The judge said he had taken into consideration the fact that two lives were lost:

“He has killed two people; a foetus and a mother. The only sentence available in law is the death penalty,” Judge Ombija ruled.

Outsiders don’t realize how incredibly pro-Life the vast majority of law in the developing world is. What is even more ironic, though, is that while developing world law is crystal clear on the issue, these laws are rarely enforced.

Islamic ruled countries generally leave the consequences of a revealed abortion to the family. Those consequences are often crueler if the cultural edict is carried out. The widely interpreted Koranic punishment for adultery is being stoned to death, and generally any woman who seeks an abortion in the Muslim world is considered adulterous.

But it remains unknown and likely vastly underestimated the number of abortions in the Muslim world that are simply swept under the carpet.

In the non-sectarian ruled countries like Kenya abortion is just as illegal, but there are countless numbers of abortions, anyway. Authorities normally don’t enforce the law. Yesterday’s sentence, after all, is the first ever given.

“Our analysis indicates that an estimated 464,690 induced abortions occurred in Kenya in 2012,” Kenya’s own Ministry of Health reported last year. Each one of those if adjudicated would result in a death sentence.

The Kenyan Ministry report also concludes that the mortality rate of these attempted abortions is so high that it is a significant factor in Kenya’s escalating health care costs.

Many other reports circulating in Kenya indicate one of the reasons there are so many abortion attempts is because contraception is either too expensive or frowned upon by cultural and religious leaders.

Kenya law is clear: abortions are illegal. Legislative attempts to change this, including by women activists who lobbied hard to make abortion legal in Kenya’s revised Constitution of 2007, were all soundly defeated by Parliament.

It was, however, a “perfect storm” for 41-year old nurse, Jackson Namunya Tali, who will now become known as either the first or the only abortion provider to have been sentenced to death.

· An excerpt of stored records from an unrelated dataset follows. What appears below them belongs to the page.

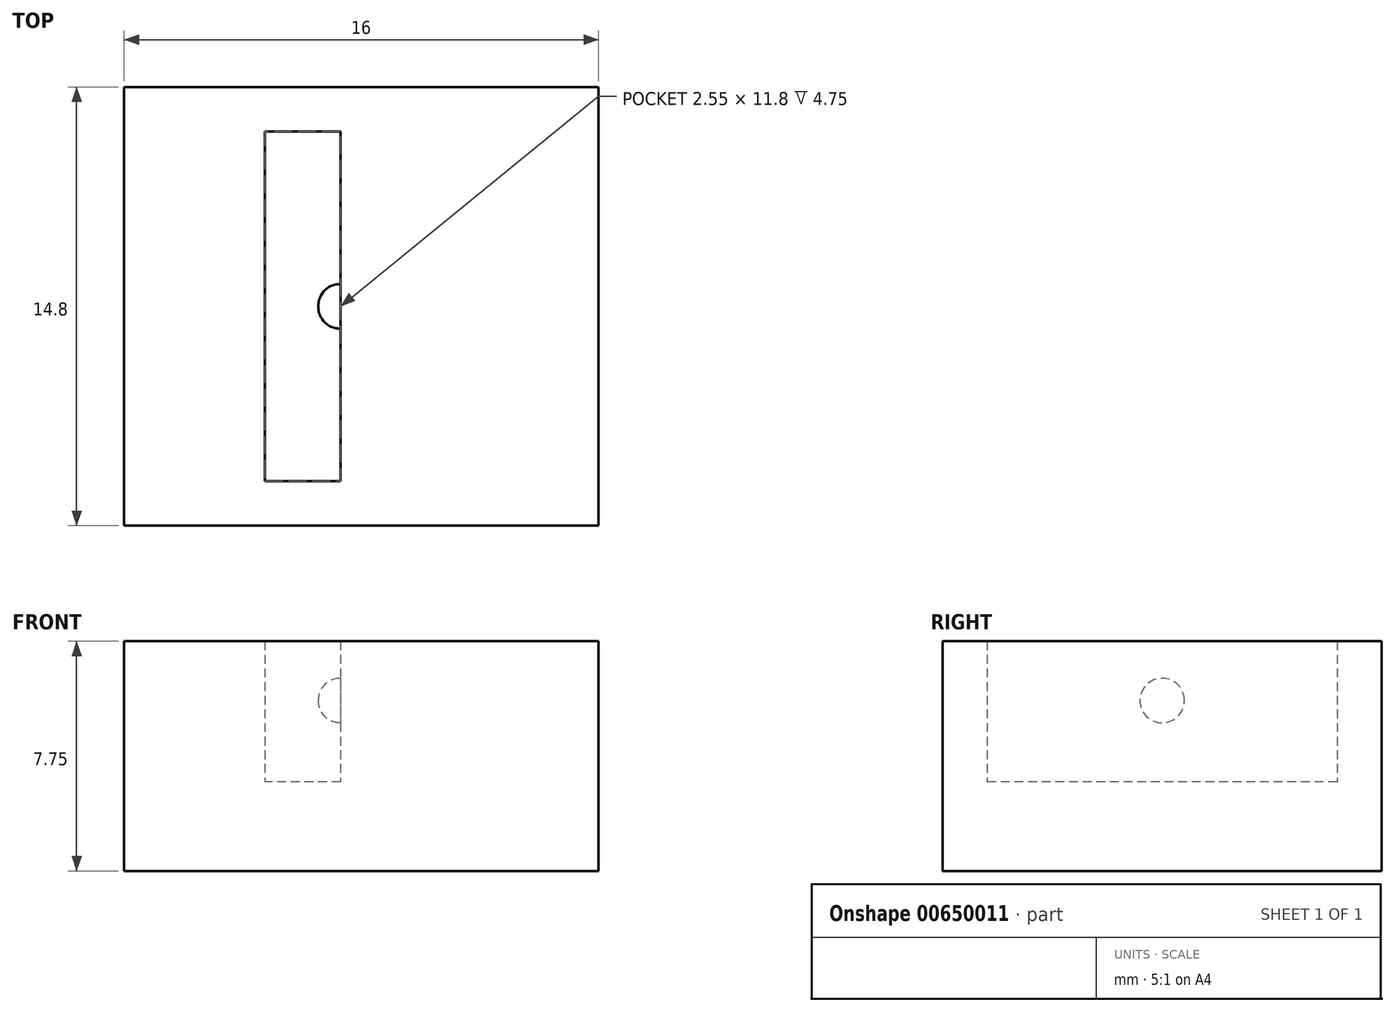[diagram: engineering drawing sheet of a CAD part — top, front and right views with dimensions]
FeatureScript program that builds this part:
annotation { "Feature Type Name" : "Feature", "Feature Type Description" : "" }
export const myFeature = defineFeature(function(context is Context, id is Id, definition is map)
    precondition{}
    {
        {
            assignVariable(context, id + "F0", {"name" : "tab_depth", "anyValue" : 4.75});
        }
        {
            assignVariable(context, id + "F1", {"name" : "notch_depth", "anyValue" : .75});
        }
        {
            assignVariable(context, id + "F2", {"name" : "base_depth", "anyValue" : 3});
        }
        {
            var Q0;
            Q0=qCreatedBy(makeId("Top.planeOp"),FACE);
            var sketch = newSketch(context, id + "F3", { "sketchPlane" : qUnion([Q0])});
            skLineSegment(sketch, "E0.bottom", {"start": v(8, -5.9) * mm, "end": v(-8, -5.9) * mm});
            skLineSegment(sketch, "E0.top", {"start": v(8, 5.9) * mm, "end": v(-8, 5.9) * mm});
            skLineSegment(sketch, "E0.left", {"start": v(8, -5.9) * mm, "end": v(8, 5.9) * mm});
            skLineSegment(sketch, "E0.right", {"start": v(-8, -5.9) * mm, "end": v(-8, 5.9) * mm});
            skPoint(sketch, "E0.middle", {"position": v(0, 0) * mm});
            skLineSegment(sketch, "E1.bottom", {"start": v(-0.7, -5.9) * mm, "end": v(-3.25, -5.9) * mm});
            skLineSegment(sketch, "E1.top", {"start": v(-0.7, 5.9) * mm, "end": v(-3.25, 5.9) * mm});
            skLineSegment(sketch, "E1.left", {"start": v(-0.7, -5.9) * mm, "end": v(-0.7, 5.9) * mm});
            skLineSegment(sketch, "E1.right", {"start": v(-3.25, -5.9) * mm, "end": v(-3.25, 5.9) * mm});
            skLineSegment(sketch, "E2", {"start": v(-8, 0) * mm, "end": v(-3.25, 0) * mm, "construction": true});
            skLineSegment(sketch, "E3.bottom", {"start": v(-8, 5.9) * mm, "end": v(8, 5.9) * mm});
            skLineSegment(sketch, "E3.top", {"start": v(-8, 7.4) * mm, "end": v(8, 7.4) * mm});
            skLineSegment(sketch, "E3.left", {"start": v(-8, 5.9) * mm, "end": v(-8, 7.4) * mm});
            skLineSegment(sketch, "E3.right", {"start": v(8, 5.9) * mm, "end": v(8, 7.4) * mm});
            skLineSegment(sketch, "E4.bottom", {"start": v(-8, -5.9) * mm, "end": v(8, -5.9) * mm});
            skLineSegment(sketch, "E4.top", {"start": v(-8, -7.4) * mm, "end": v(8, -7.4) * mm});
            skLineSegment(sketch, "E4.left", {"start": v(-8, -5.9) * mm, "end": v(-8, -7.4) * mm});
            skLineSegment(sketch, "E4.right", {"start": v(8, -5.9) * mm, "end": v(8, -7.4) * mm});
            skSolve(sketch);
        }
        {
            var Q0;
            {var subQ0=sQuery(id+"F3.wireOp",EDGE,"E0.left");Q0=makeQuery(id+"F3.imprint","IMPRINT",FACE,{"disambiguationData":[TD([[makeQuery(id+"F3.imprint","IMPRINT",EDGE,{"derivedFrom":subQ0}),1.0]])]});}
            var Q1;
            Q1=makeQuery(id+"F3.imprint","IMPRINT",FACE,{"disambiguationData":[TD([[makeQuery(id+"F3.imprint","IMPRINT",EDGE,{"derivedFrom":sQuery(id+"F3.wireOp",EDGE,"E1.bottom")}),-1.0]])]});
            var Q2;
            {var subQ0=sQuery(id+"F3.wireOp",EDGE,"E0.right");Q2=makeQuery(id+"F3.imprint","IMPRINT",FACE,{"disambiguationData":[TD([[makeQuery(id+"F3.imprint","IMPRINT",EDGE,{"derivedFrom":subQ0}),-1.0]])]});}
            var Q3;
            {var subQ0=sQuery(id+"F3.wireOp",EDGE,"E1.left");Q3=makeQuery(id+"F3.imprint","IMPRINT",FACE,{"disambiguationData":[TD([[makeQuery(id+"F3.imprint","IMPRINT",EDGE,{"derivedFrom":subQ0}),1.0]])]});}
            extrude(context, id + "F4", {"entities" : qUnion([Q0, Q1, Q2, Q3]), "depth" : (getVariable(context, 'base_depth')) * mm, "offsetDistance" : 25 * mm});
        }
        {
            var Q0;
            {var subQ0=sQuery(id+"F3.wireOp",EDGE,"E0.left");Q0=makeQuery(id+"F3.imprint","IMPRINT",FACE,{"disambiguationData":[TD([[makeQuery(id+"F3.imprint","IMPRINT",EDGE,{"derivedFrom":subQ0}),1.0]])]});}
            var Q1;
            Q1=makeQuery(id+"F3.imprint","IMPRINT",FACE,{"disambiguationData":[TD([[makeQuery(id+"F3.imprint","IMPRINT",EDGE,{"derivedFrom":sQuery(id+"F3.wireOp",EDGE,"79MO9lO9-fJW3-r8wz-jZY0-4If8DLmvSZgb")}),1.0]])]});
            var Q2;
            Q2=makeQuery(id+"F3.imprint","IMPRINT",FACE,{"disambiguationData":[TD([[makeQuery(id+"F3.imprint","IMPRINT",EDGE,{"derivedFrom":sQuery(id+"F3.wireOp",EDGE,"E4.top")}),1.0]])]});
            var Q3;
            Q3=makeQuery(id+"F3.imprint","IMPRINT",FACE,{"disambiguationData":[TD([[makeQuery(id+"F3.imprint","IMPRINT",EDGE,{"derivedFrom":sQuery(id+"F3.wireOp",EDGE,"E3.top")}),-1.0]])]});
            extrude(context, id + "F5", {"entities" : qUnion([Q0, Q1, Q2, Q3]), "operationType" : NewBodyOperationType.ADD, "depth" : (getVariable(context, 'base_depth') + getVariable(context, 'tab_depth')) * mm, "offsetDistance" : 25 * mm});
        }
        {
            var Q0;
            Q0=makeQuery(id+"F5.opExtrude","SWEPT_FACE",FACE,{"disambiguationData":[OSD([sQuery(id+"F3.wireOp",EDGE,"E1.left")])]});
            var sketch = newSketch(context, id + "F6", { "sketchPlane" : qUnion([Q0])});
            skLineSegment(sketch, "E5", {"start": v(0, 7.75) * mm, "end": v(0, 5.75) * mm, "construction": true});
            skCircle(sketch, "E6", {"center": v(0, 5.75) * mm, "radius": 0.75 * mm});
            skSolve(sketch);
        }
        {
            var Q0;
            Q0=makeQuery(id+"F6.imprint","IMPRINT",FACE,{"disambiguationData":[TD([[makeQuery(id+"F6.imprint","IMPRINT",EDGE,{"derivedFrom":sQuery(id+"F6.wireOp",EDGE,"E6")}),1.0]])]});
            extrude(context, id + "F7", {"entities" : qUnion([Q0]), "operationType" : NewBodyOperationType.ADD, "depth" : (getVariable(context, 'notch_depth')) * mm, "offsetDistance" : 25 * mm});
        }
        {
            var Q0;
            Q0=makeQuery(id+"F7.opExtrude","CAP_EDGE",EDGE,{"disambiguationData":[OSD([sQuery(id+"F6.wireOp",EDGE,"E6")])],"isStart":false});
            fillet(context, id + "F8", {"entities" : qUnion([Q0]), "radius" : 0.72 * mm, "tangentPropagation" : true, "allowEdgeOverflow" : false});
        }
        {
            var Q0;
            {var subQ0=sQuery(id+"F3.wireOp",EDGE,"E0.right");Q0=makeQuery(id+"F3.imprint","IMPRINT",FACE,{"disambiguationData":[TD([[makeQuery(id+"F3.imprint","IMPRINT",EDGE,{"derivedFrom":subQ0}),-1.0]])]});}
            extrude(context, id + "F9", {"entities" : qUnion([Q0]), "operationType" : NewBodyOperationType.ADD, "depth" : (getVariable(context, 'base_depth') + getVariable(context, 'tab_depth')) * mm, "offsetDistance" : 25 * mm});
        }
    });
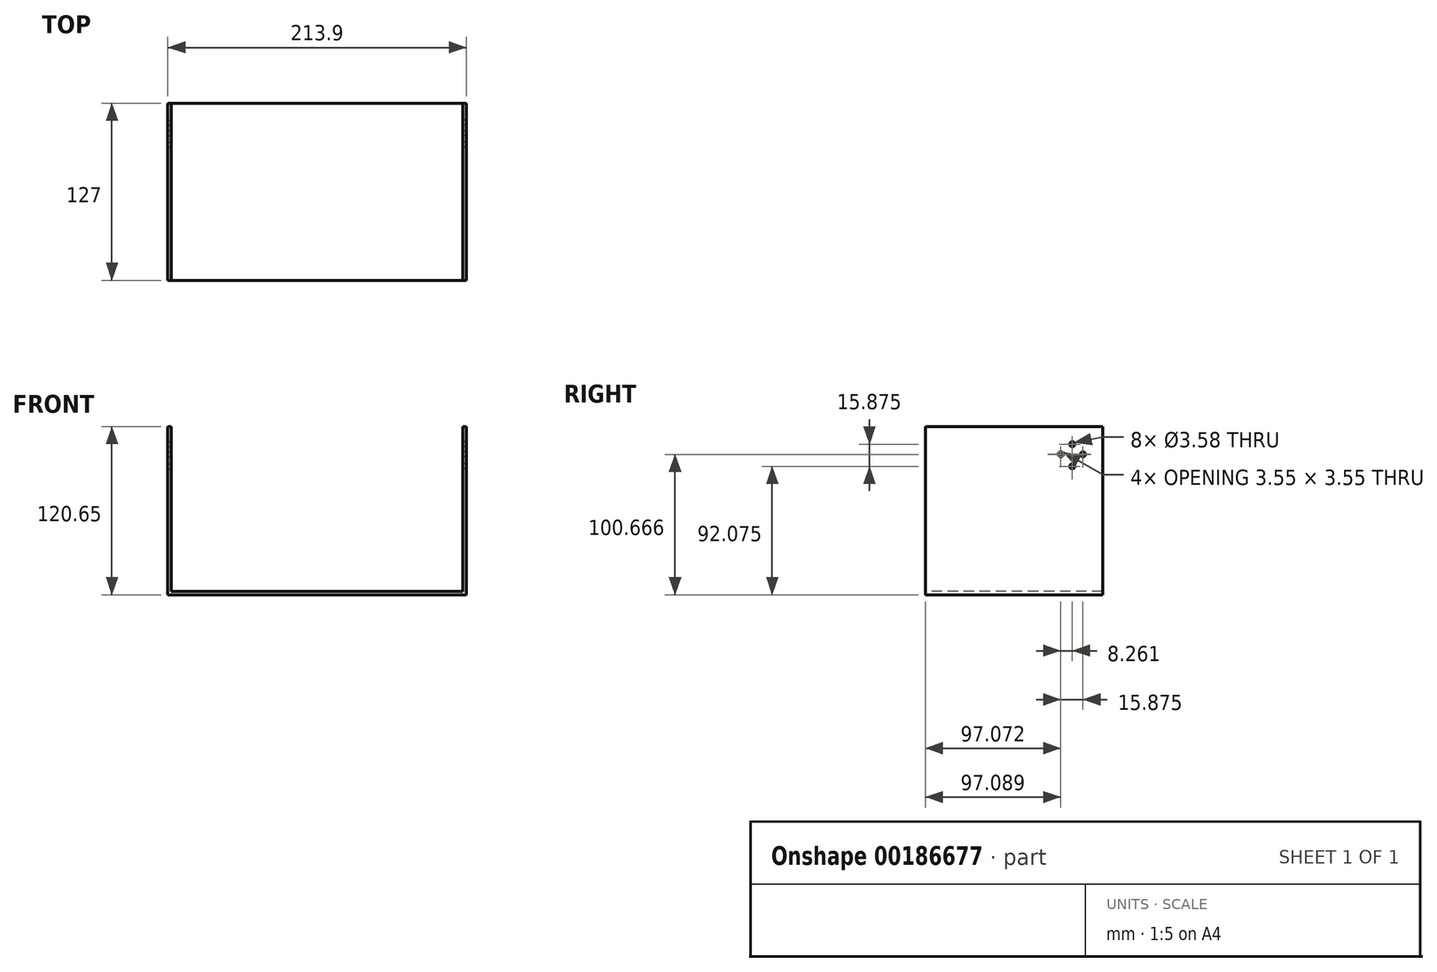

Tali operated one of probably dozens if not hundreds of abortion clinics in shady areas of Nairobi where police rarely appear. He is a fully trained nurse whose pay under the national health system is likely 1/100th of what he earned at his clinic.

He was much more compassionate than most abortion providers who dump their patients out the front door as fast as they can once the procedure is over.

The particular patient in question had complications, and Tali tried to deal with them for more than a week before he personally tried to race the her to the hospital in his own car. She died enroute, and instead of then abandoning her, he himself called the police.

Clearly the man was empathetic, hardly the criminal type that the vast majority of less well trained and less sensitive abortion providers in Kenya are. He seemed generally distressed that his efforts with this woman failed.

His empathy led to his sentence.

This was not big news in Kenya. In fact the major media outlets didn’t even carry it. And the few comments that appeared in the digital world were mostly in support of the judge.

2 thoughts on “Risky Business

  1. I thoroughly enjoy your blog, Jim. But weird stuff on abortions, and not making birth control widely available at minimal cost.